Almanya'da siyasi partilerde Merkel'in tutumuna ilişkin olumlu ve olumsuz yaklaşımları Kölner Stadt-Anzeiger şöyle analiz ediyor:
"Siyasi açıdan Angela Merkel'in baş aşağı gittiğine dair işaretler, mevcut krizin üstesinden geleceğine dair işaretlerden fazla. Belli bir ölçüde sağlam olan emare, eski başbakan Gerhard Schröder gibi bir taraftan alkış alması diğer taraftan da kendi cephesinde hoşnutsuzluğun artması. Hristiyan Demokrat Birlik partisi kaynıyor. Hristiyan Sosyal Birlik ise izlediği siyasi çizgide savunma pozisyonunda kalmayı sürdürüyor. Anketlere göre sağcı Almanya İçin Alternatif Partisi güçleniyor. Sol Parti ve Yeşillerde bu arada Merkel'e karşı bir saygı ve sempati yayılıyor. Ve Sosyal Demokrat Parti iki cephe arasında kalarak aldatıcı sinyaller veriyor. Kesin olan bir şey varsa o da meselenin bir sonraki seçimi kimin kazanacağından daha fazla anlam taşıması. Mevzu, bütünün istikrarı.”
Merkel Alman Birinci Kanalı ARD'ye çıkarak kendisine yönelik eleştirilere bir yanıt verdi. Peki, "Sığınmacı krizinin üstesinden geleceğiz" diyen Merkel'in bu sözleri ne kadar inandırıcı oldu? Frankfurter Allgemeine Merkel'in konuşmasını şöyle yorumluyor:
“Bunu başaracağız, başka türlü yapmam mümkün değil. Bu sözler, çoktan bir dizi şeyi başarmış bir kadının siyasi amentüsü. Ama bunun içinde bir çaresizlik unsuru da yatıyor. O da siyasetin şekillendirici alanının mülteci sorununda kaçınılmaz olanın yönetiminden öteye geçemediğinin kabulü. Bu en çok ‘sınırlar kapatılamaz' sözünde belirgin hale geliyor. Bir devlet gerçekten egemenlik sahasına kimin gireceğine artık karar veremiyor mu? Devletlerin egemenliği bu açıdan bakıldığında sadece bir ilüzyon mu, Schengen bir şakadan mı ibaret? Almanya'nın çevresinde bu sorular temiz bir ‘evet' yanıtıyla karşılık bulmuyor. Tam tersine, sınırların kontrolünü yeniden kazanma hedefiyle bir yığın tedbirle karşılanıyor.”

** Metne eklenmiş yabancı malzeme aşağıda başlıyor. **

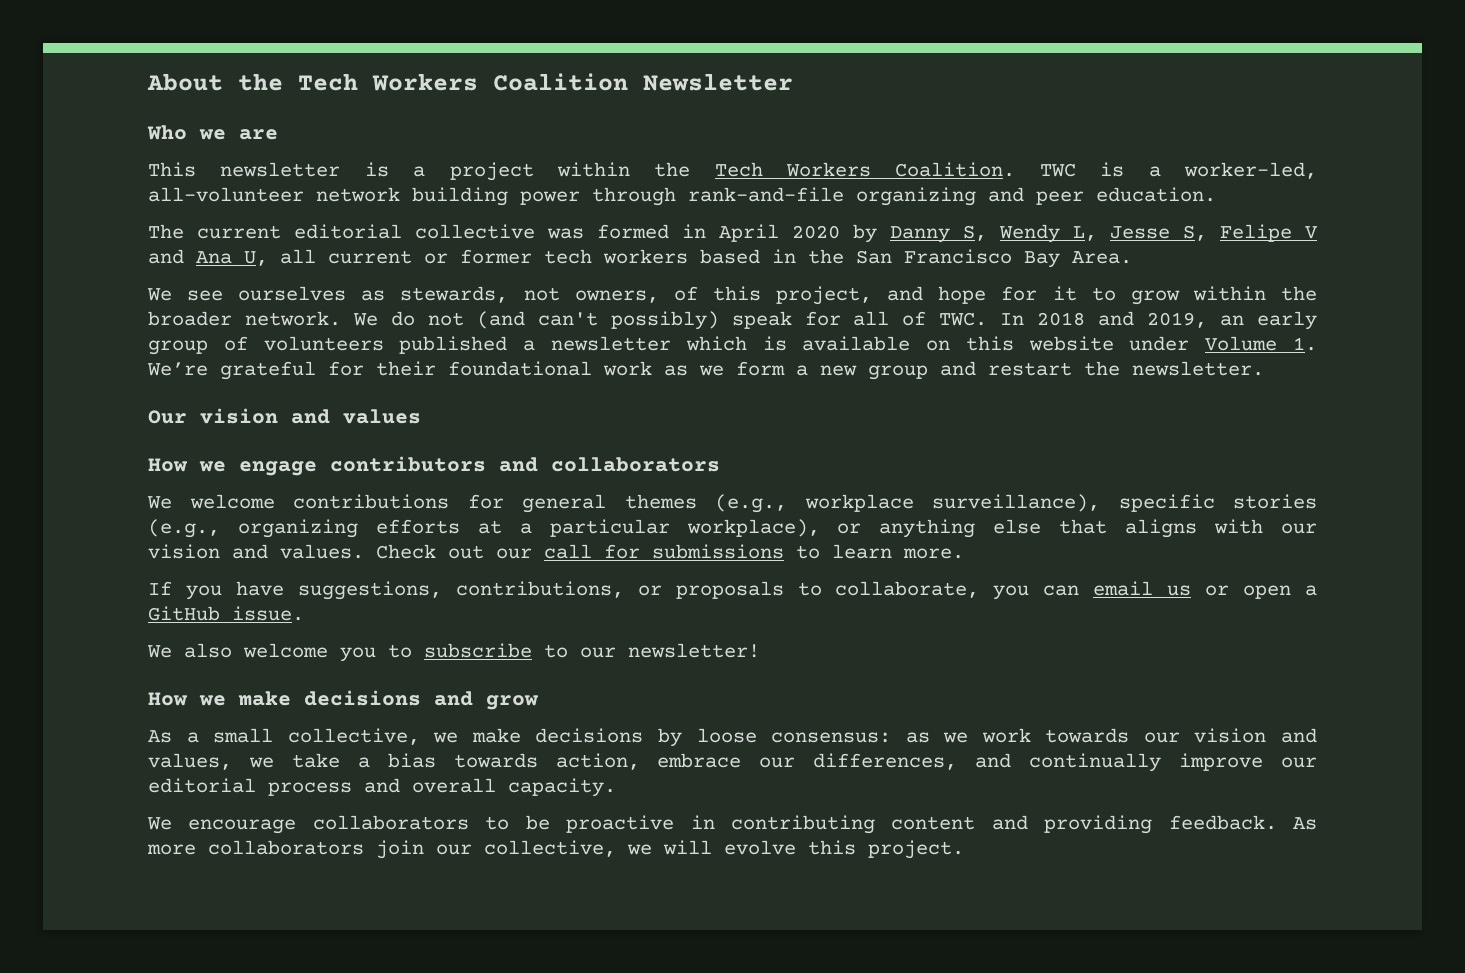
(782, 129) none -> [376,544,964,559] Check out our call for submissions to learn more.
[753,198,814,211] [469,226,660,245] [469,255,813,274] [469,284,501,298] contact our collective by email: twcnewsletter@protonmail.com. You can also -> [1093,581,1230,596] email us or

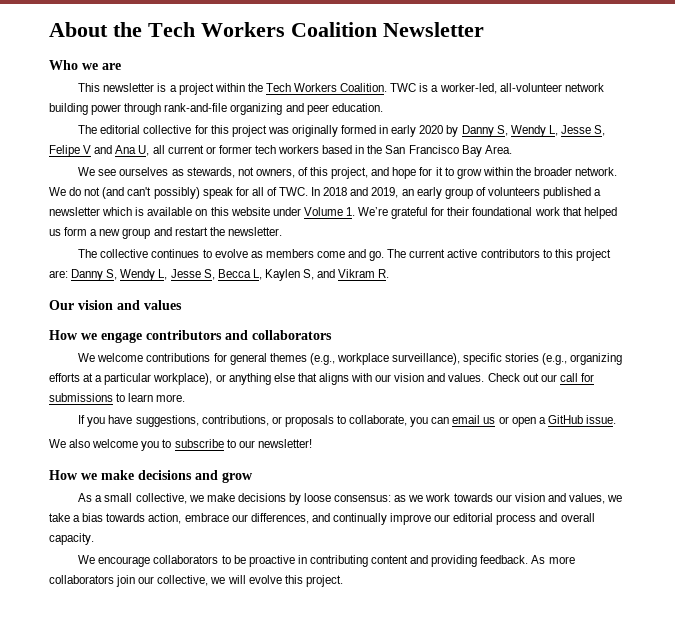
[197,225,281,239] current -> (98, 129) none
[547,228,584,239] was -> [194,125,338,137] for this project was originally
[719,224,779,242] April -> [391,125,417,137] early
[664,365,724,376] as we -> [562,207,617,219] [49,229,61,236] that helped us
(1264, 368) none -> [78,249,611,261] [49,269,390,281] // The collective continues to evolve as members come and go. The current active contributors to this project are: Danny S, Wendy L, Jesse S, Becca L, Kaylen S, and Vikram R.

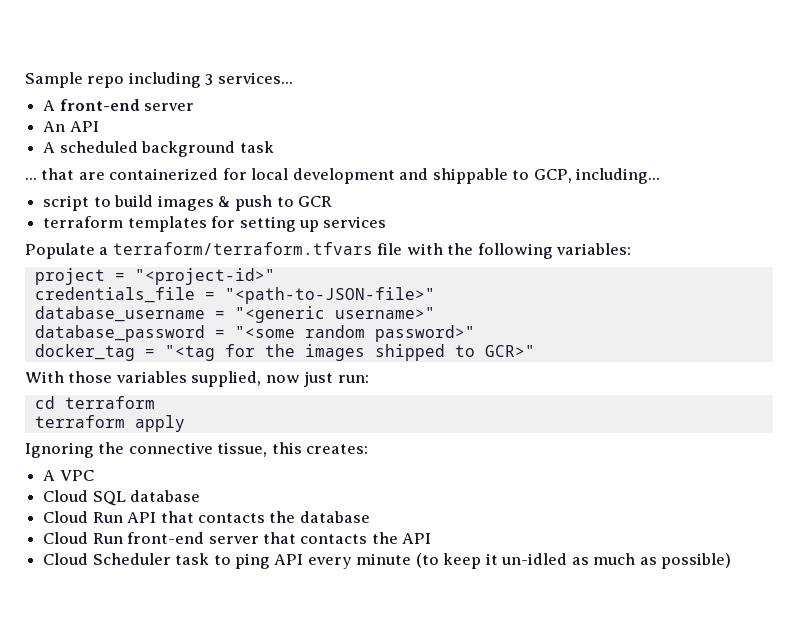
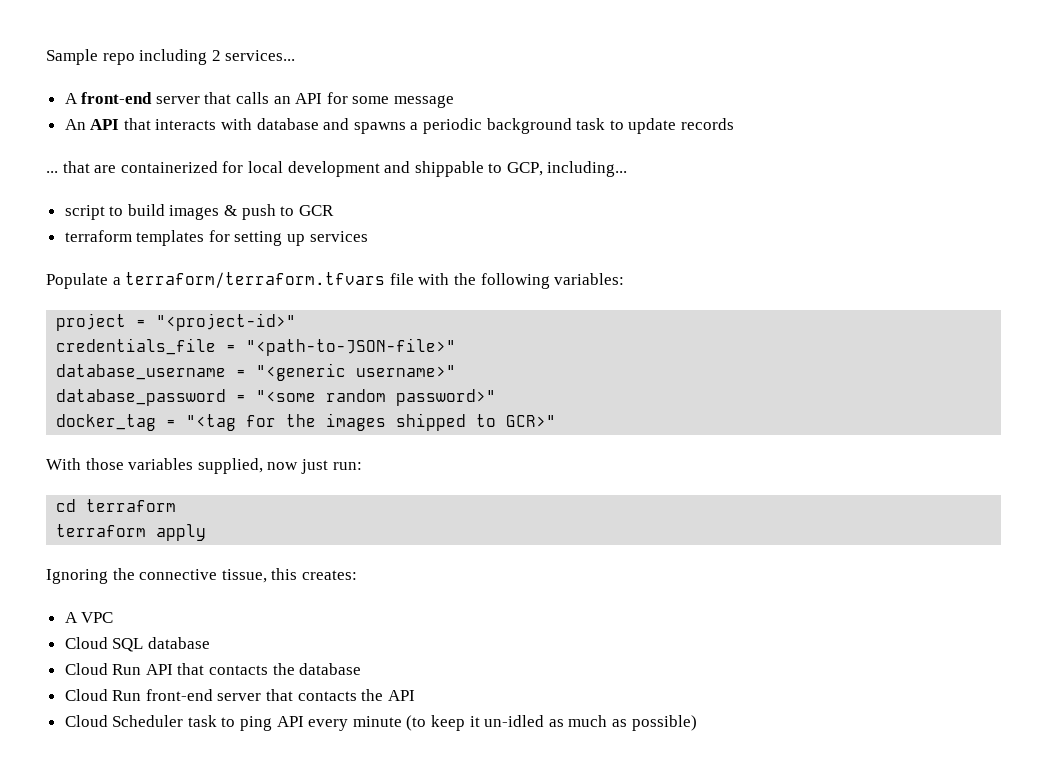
[205,74,214,85] 3 -> [211,50,221,61] 2
[43,121,99,132] [43,141,138,153] // An API // A scheduled -> [204,92,455,108] [64,118,483,134] that calls an API for some message // An API that interacts with database and spawns a periodic
(274, 147) none -> [609,118,734,134] to update records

Merkel'in sığınmacılara yönelik açık kapı politikası Neue Rhein Zeitung'daysa şöyle yorumlanıyor:
“Alman mülteci politikası geçen aylarda eylemsellik ve öngörüsüzlükle şekillendi ve bundan hükümet başkanı olarak Merkel sorumlu. Ancak korku, böylesine devasa ödevlerin altından kalkmak için iyi bir rehber değildir. Korkuyu körükleyen nefreti de körükler, dolayısıyla Başbakan'ın endişeliler korosuna katılmamış olması da bir o kadar önemli. Almanlar akına uğradığında düşmeyen bir başbakanlarının olmasından cesaret almalı. Yurttaşlar her zaman politikadan omurgalı olmasını talep ediyorlar. Merkel mülteci krizinde buna sahip olduğunu kanıtladı.”
Basın turumuzu Berliner Zeitung'dan bir yorumla tamamlıyoruz:
“Merkel'in en büyük artısı, aynı o zamanda ona en sık ve en sert eleştirileri aldığı özelliği, yani nefes kesici pragmatizmi. Onu eleştirenler duygu nerede, ruh nerede, öykü nerede, diye soruyor. Onda bunların hiçbiri yok. İhtiyacı da yok zaten. Bir tutumu var. Ve tam da bu tutumdan yola çıkarak sığınmacıları almaya karar verdi.”